_WHAT YOU SHOULD DO_
Repeat each record exactly, skipping the pictures.
EXERCISE MATERIAL START
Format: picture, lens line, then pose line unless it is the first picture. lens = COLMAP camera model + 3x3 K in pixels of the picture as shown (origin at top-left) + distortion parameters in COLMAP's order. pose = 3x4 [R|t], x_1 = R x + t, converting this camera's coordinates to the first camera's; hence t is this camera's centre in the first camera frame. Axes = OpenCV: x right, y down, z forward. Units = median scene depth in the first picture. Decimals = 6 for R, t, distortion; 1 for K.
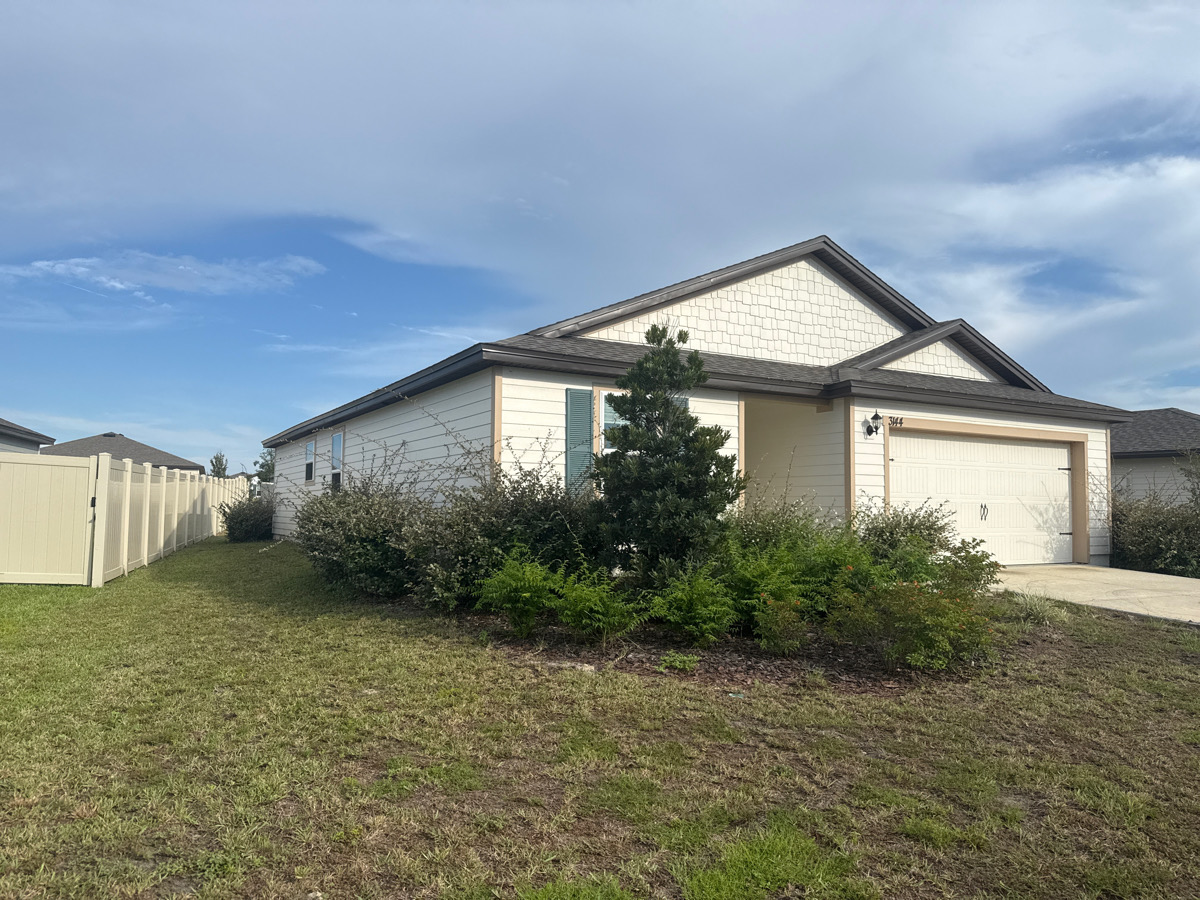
lens RADIAL K [[853.1, 0, 605.4], [0, 853.1, 461.1], [0, 0, 1]] dist [0.039592, -0.034343]
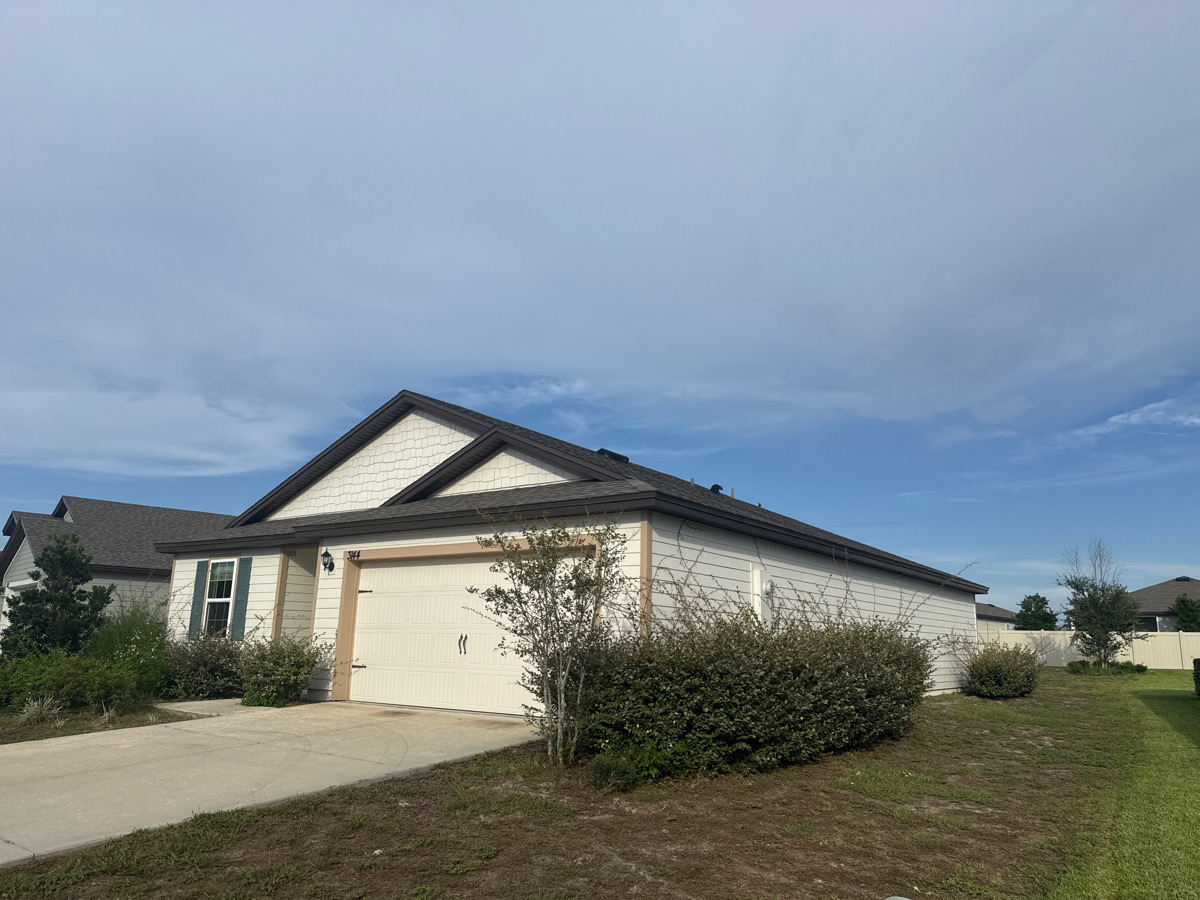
lens RADIAL K [[853.1, 0, 608.4], [0, 853.1, 437.6], [0, 0, 1]] dist [0.039592, -0.034343]
pose [[0.417872, -0.211532, -0.883537, 1.219796], [0.034866, 0.975534, -0.217068, 0.044933], [0.907836, 0.059901, 0.415024, 0.712713]]
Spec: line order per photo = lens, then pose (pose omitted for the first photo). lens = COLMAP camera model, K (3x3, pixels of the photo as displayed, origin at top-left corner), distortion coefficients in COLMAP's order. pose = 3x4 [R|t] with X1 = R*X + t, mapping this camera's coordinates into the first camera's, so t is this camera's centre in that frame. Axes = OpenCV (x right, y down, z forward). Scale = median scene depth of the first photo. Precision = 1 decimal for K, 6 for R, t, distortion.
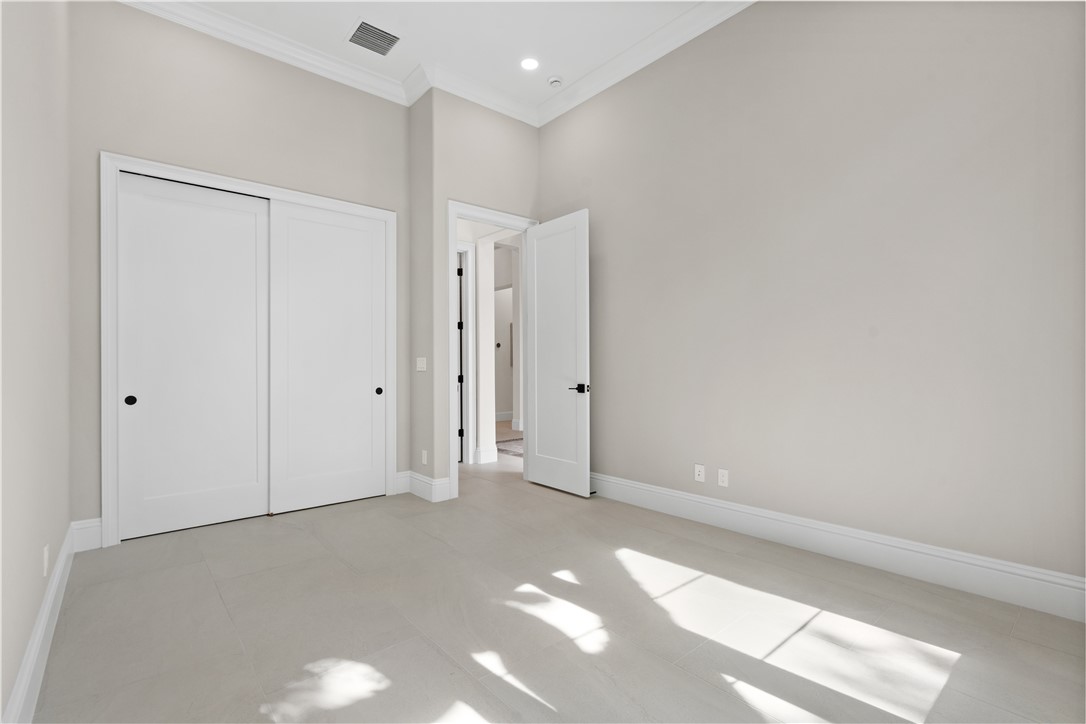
lens RADIAL K [[498.6, 0, 539.8], [0, 498.6, 365.6], [0, 0, 1]] dist [0.000837, 0.000214]
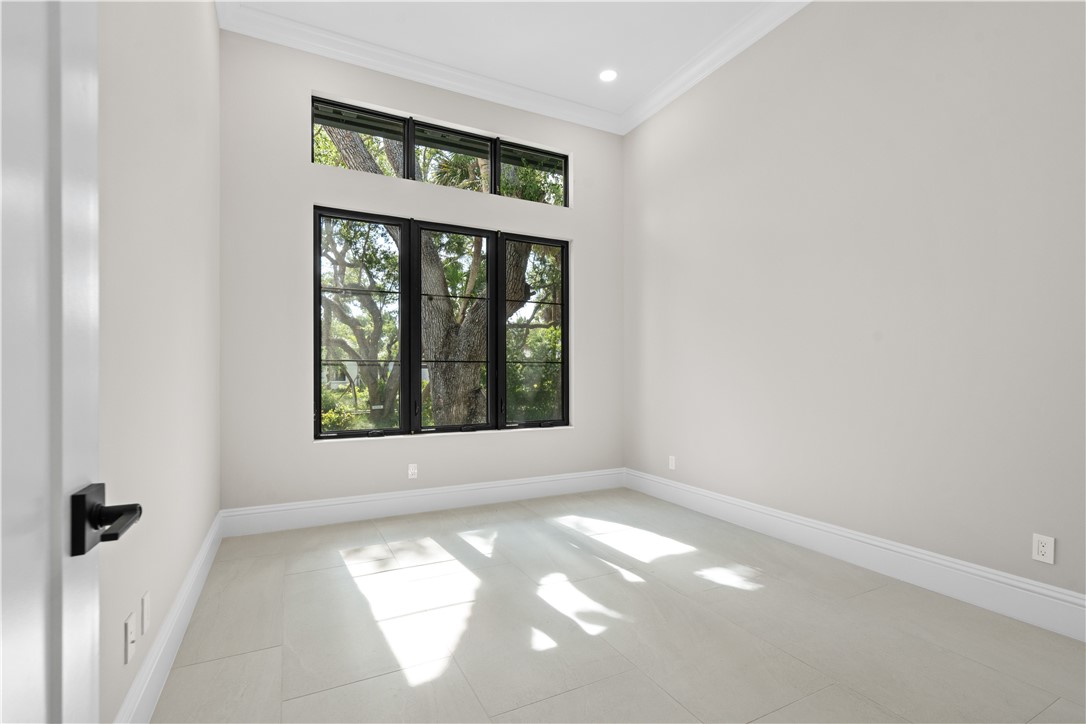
EXERCISE MATERIAL END
_FINISHED EXERCISE_
Format: picture, lens line, then pose line unless it is the first picture. lens = COLMAP camera model + 3x3 K in pixels of the picture as shown (origin at top-left) + distortion parameters in COLMAP's order. pose = 3x4 [R|t], x_1 = R x + t, converting this camera's coordinates to the first camera's; hence t is this camera's centre in the first camera frame. Axes = OpenCV: x right, y down, z forward. Units = median scene depth in the first picture. Decimals = 6 for R, t, distortion; 1 for K.
lens RADIAL K [[853.1, 0, 605.4], [0, 853.1, 461.1], [0, 0, 1]] dist [0.039592, -0.034343]
lens RADIAL K [[853.1, 0, 608.4], [0, 853.1, 437.6], [0, 0, 1]] dist [0.039592, -0.034343]
pose [[0.417872, -0.211532, -0.883537, 1.219796], [0.034866, 0.975534, -0.217068, 0.044933], [0.907836, 0.059901, 0.415024, 0.712713]]
Spec: line order per photo = lens, then pose (pose omitted for the first photo). lens = COLMAP camera model, K (3x3, pixels of the photo as displayed, origin at top-left corner), distortion coefficients in COLMAP's order. pose = 3x4 [R|t] with X1 = R*X + t, mapping this camera's coordinates into the first camera's, so t is this camera's centre in that frame. Axes = OpenCV (x right, y down, z forward). Scale = median scene depth of the first photo. Precision = 1 decimal for K, 6 for R, t, distortion.
lens RADIAL K [[498.6, 0, 539.8], [0, 498.6, 365.6], [0, 0, 1]] dist [0.000837, 0.000214]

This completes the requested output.